Many of these voters have found a "politics of meaning" in the political Right. In the Right wing churches and synagogues these voters are presented with a coherent worldview that speaks to their "meaning needs." Most of these churches and synagogues demonstrate a high level of caring for their members, even if the flip side is a willingness to demean those on the outside. Yet what members experience directly is a level of mutual caring that they rarely find in the rest of the society. And a sense of community that is offered them nowhere else, a community that has as its central theme that life has value because it is connected to some higher meaning than one's success in the marketplace.

It's easy to see how this hunger gets manipulated in ways that liberals find offensive and contradictory. The frantic attempts to preserve family by denying gays the right to get married, the talk about being conservatives while meanwhile supporting Bush policies that accelerate the destruction of the environment and do nothing to encourage respect for God's creation or an ethos of awe and wonder to replace the ethos of turning nature into a commodity, the intense focus on preserving the powerless fetus and a culture of life without a concomitant commitment to medical research (stem cell research/HIV-AIDS), gun control and healthcare reform., the claim to care about others and then deny them a living wage and an ecologically sustainable environment-all this is rightly perceived by liberals as a level of inconsistency that makes them dismiss as hypocrites the voters who have been moving to the Right.
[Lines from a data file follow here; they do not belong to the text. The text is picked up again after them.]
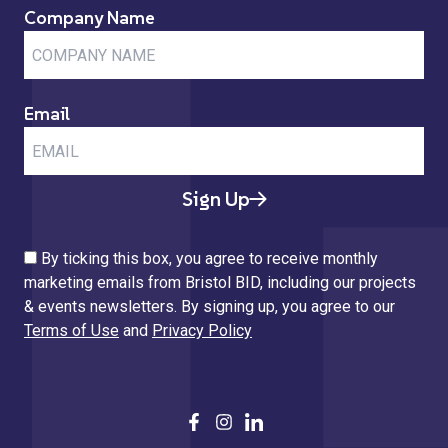
Company Name
Email
Sign Up
By ticking this box, you agree to receive monthly
marketing emails from Bristol BID, including our projects
& events newsletters. By signing up, you agree to our
Terms of Use
and
Privacy Policy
Yet liberals, trapped in a long-standing disdain for religion and tone-deaf to the spiritual needs that underlie the move to the Right, have been unable to engage these voters in a serious dialogue. Rightly angry at the way that some religious communities have been mired in authoritarianism, racism, sexism and homophobia, the liberal world has developed such a knee-jerk hostility to religion that it has both marginalized those many people on the Left who actually do have spiritual yearnings and simultaneously refused to acknowledge that many who move to the Right have legitimate complaints about the ethos of selfishness in American life.

Imagine if John Kerry had been able to counter George Bush by insisting that a serious religious person would never turn his back on the suffering of the poor, that the bible's injunction to love one's neighbor required us to provide health care for all, and that the New Testament's command to "turn the other cheek" should give us a predisposition against responding to violence with violence.

Imagine a Democratic Party that could talk about the strength that comes from love and generosity and applied that to foreign policy and homeland security.


You can find the whole text at [livejournal.com profile] toesontheground's journal here

It certainly is giving me something to think about this morning.